The Monday launch of walk-in vaccines will also fall three weeks after the Baker administration broadly opened up access to vaccines to anyone 16 or older in Massachusetts.
Baker said some other vaccine sites in Massachusetts, particularly pop-up clinics, have already been offering shots on a walk-up basis.
More than 2.66 million people in Massachusetts were fully vaccinated against COVID-19 as of Tuesday, and more than 3.65 million had received at least one shot of the Moderna or Pfizer vaccines, according to DPH data.
Earlier this week, Baker outlined a shift in the state's vaccine-distribution strategy that involves moving away from a focus on the mass sites in favor of targeted, community-based efforts including regional vaccine sites, mobile clinics and primary care providers.
"Our wastage of vaccines continues to be one of the lowest in the country at .085%, so even the more we go out to multiple sites, we are getting every shot into people's arms," Health and Human Services Secretary Marylou Sudders said.
Sudders said that as the state moves into its next phase of vaccination, it will "continue to strengthen our outreach and increase resources to our communities to ensure we make contact with under-resourced people and reduce barriers to getting the vaccine."
The Encore clinic is part of a regional collaborative involving nine communities north of Boston, Cambridge Health Alliance and Tufts University.
Sudders said Cambridge Health Alliance "has never wasted one dose," calling that "pretty amazing."
Cambridge Health Alliance CEO Dr. Assaad Sayah described dose management as a matter of logistics.
"All centers really know how many people have appointments, and by early in the afternoon, we can predict how many doses we need, so we don't open additional vials until last minute," he said.
Sayah said the Metro North COVID-19 Vaccination Partnership is also in the process of launching a mobile vaccination program, and encouraged everyone to get the shot.
"That's the only way we can get past and beyond this," he said.
Sayah serves with Michael Curry of the Massachusetts League of Community Health Centers as co-chairs of the state's health equity task force, created under a 2020 law to make recommendations addressing the disparities illuminated by the pandemic. As of a month ago, the panel's members were still reviewing final recommendations despite a Feb. 28 deadline for their report.
Baker said Wednesday that mobile vaccine clinics "have played a key role in many of our equity policies so far," and that 61% of those vaccinated at the mobile units have been people of color.
One of 20 municipalities targeted by the state's equity and outreach initiative, Everett is in line to see its dose allotment double as the state transitions its vaccination approach.
Sudders said that Everett, like other "priority communities," has its own dedicated community liaison from the Department of Public Health, and that the city also has trained teams reaching out to their neighbors about the vaccination.
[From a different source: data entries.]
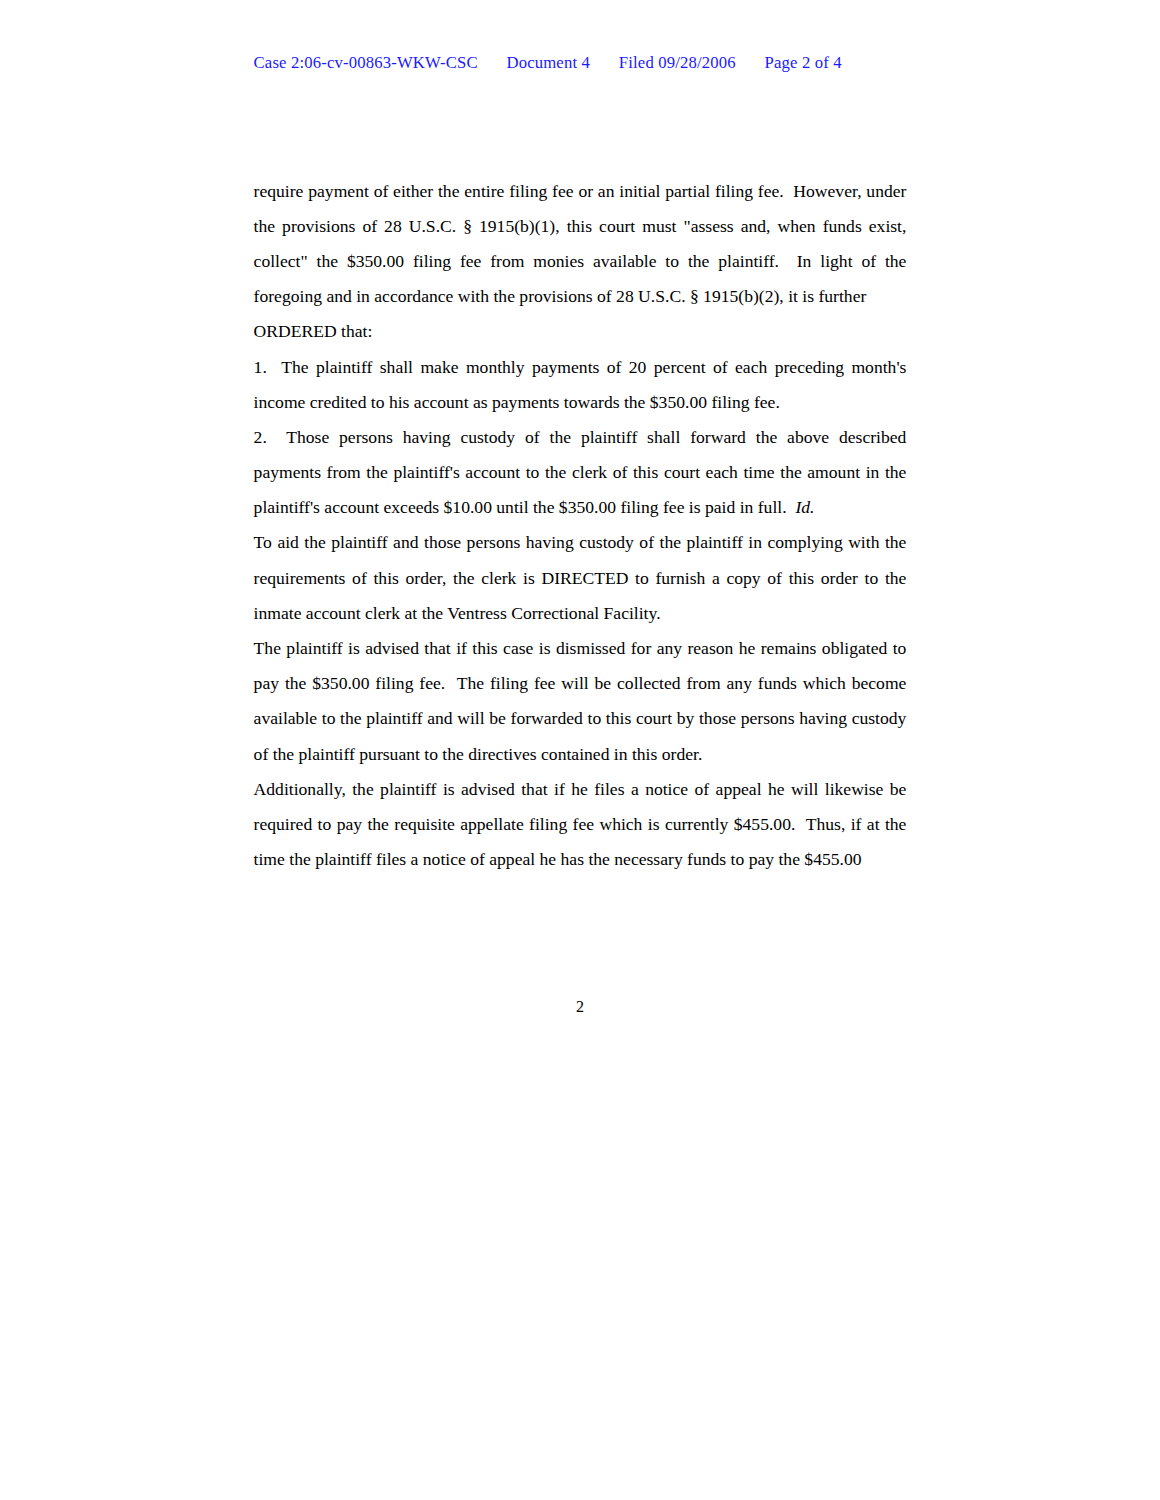Case 2:06-cv-00863-WKW-CSC Document 4 Filed 09/28/2006 Page 2 of 4
require payment of either the entire filing fee or an initial partial filing fee. However, under the provisions of 28 U.S.C. § 1915(b)(1), this court must "assess and, when funds exist, collect" the $350.00 filing fee from monies available to the plaintiff. In light of the foregoing and in accordance with the provisions of 28 U.S.C. § 1915(b)(2), it is further
ORDERED that:
1. The plaintiff shall make monthly payments of 20 percent of each preceding month's income credited to his account as payments towards the $350.00 filing fee.
2. Those persons having custody of the plaintiff shall forward the above described payments from the plaintiff's account to the clerk of this court each time the amount in the plaintiff's account exceeds $10.00 until the $350.00 filing fee is paid in full. Id.
To aid the plaintiff and those persons having custody of the plaintiff in complying with the requirements of this order, the clerk is DIRECTED to furnish a copy of this order to the inmate account clerk at the Ventress Correctional Facility.
The plaintiff is advised that if this case is dismissed for any reason he remains obligated to pay the $350.00 filing fee. The filing fee will be collected from any funds which become available to the plaintiff and will be forwarded to this court by those persons having custody of the plaintiff pursuant to the directives contained in this order.
Additionally, the plaintiff is advised that if he files a notice of appeal he will likewise be required to pay the requisite appellate filing fee which is currently $455.00. Thus, if at the time the plaintiff files a notice of appeal he has the necessary funds to pay the $455.00
2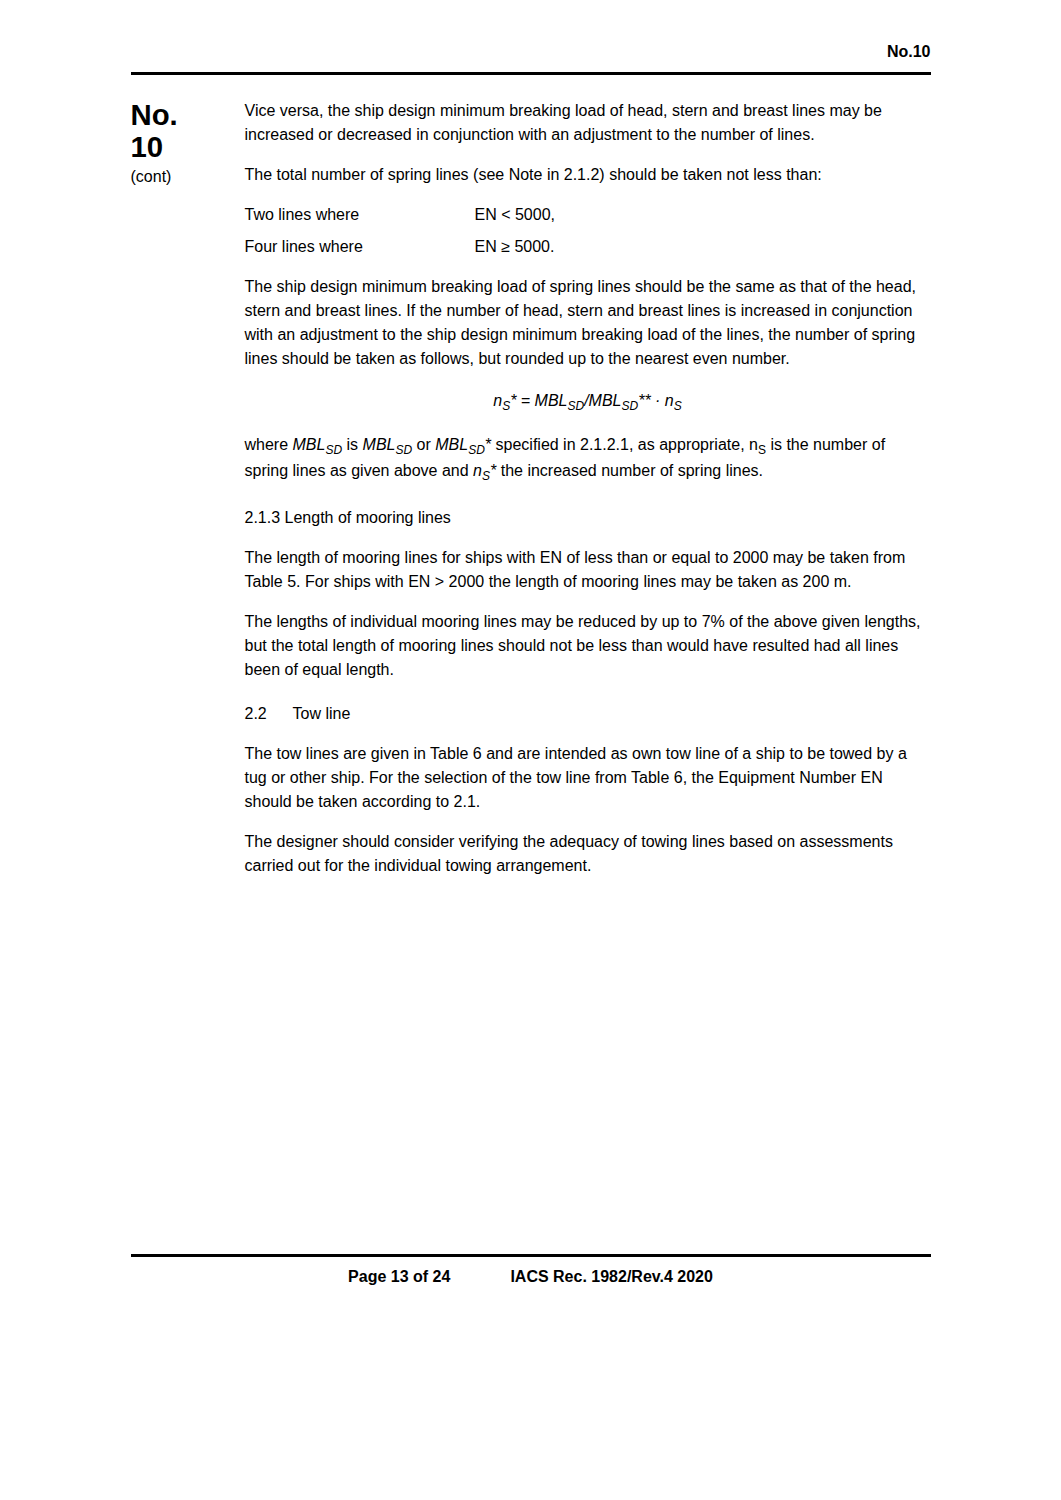No.10
No.
10
(cont)
Vice versa, the ship design minimum breaking load of head, stern and breast lines may be increased or decreased in conjunction with an adjustment to the number of lines.
The total number of spring lines (see Note in 2.1.2) should be taken not less than:
Two lines where EN < 5000,
Four lines where EN ≥ 5000.
The ship design minimum breaking load of spring lines should be the same as that of the head, stern and breast lines. If the number of head, stern and breast lines is increased in conjunction with an adjustment to the ship design minimum breaking load of the lines, the number of spring lines should be taken as follows, but rounded up to the nearest even number.
nS* = MBLSD/MBLSD** · nS
where MBLSD is MBLSD or MBLSD* specified in 2.1.2.1, as appropriate, nS is the number of spring lines as given above and nS* the increased number of spring lines.
2.1.3 Length of mooring lines
The length of mooring lines for ships with EN of less than or equal to 2000 may be taken from Table 5. For ships with EN > 2000 the length of mooring lines may be taken as 200 m.
The lengths of individual mooring lines may be reduced by up to 7% of the above given lengths, but the total length of mooring lines should not be less than would have resulted had all lines been of equal length.
2.2 Tow line
The tow lines are given in Table 6 and are intended as own tow line of a ship to be towed by a tug or other ship. For the selection of the tow line from Table 6, the Equipment Number EN should be taken according to 2.1.
The designer should consider verifying the adequacy of towing lines based on assessments carried out for the individual towing arrangement.
Page 13 of 24 IACS Rec. 1982/Rev.4 2020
"These community teams have knocked on over 3,000 doors and made 2,000-plus phone calls to Everett residents alone, encouraging them to get the vaccine," Sudders said. "They've hosted 16 visibility events and handed out more than 2,000 brochures and flyers. This week, there's five scheduled — it's like political canvassing, except it's vaccine canvassing — there are five scheduled door-knocking events and three events scheduled across Everett to increase vaccine awareness."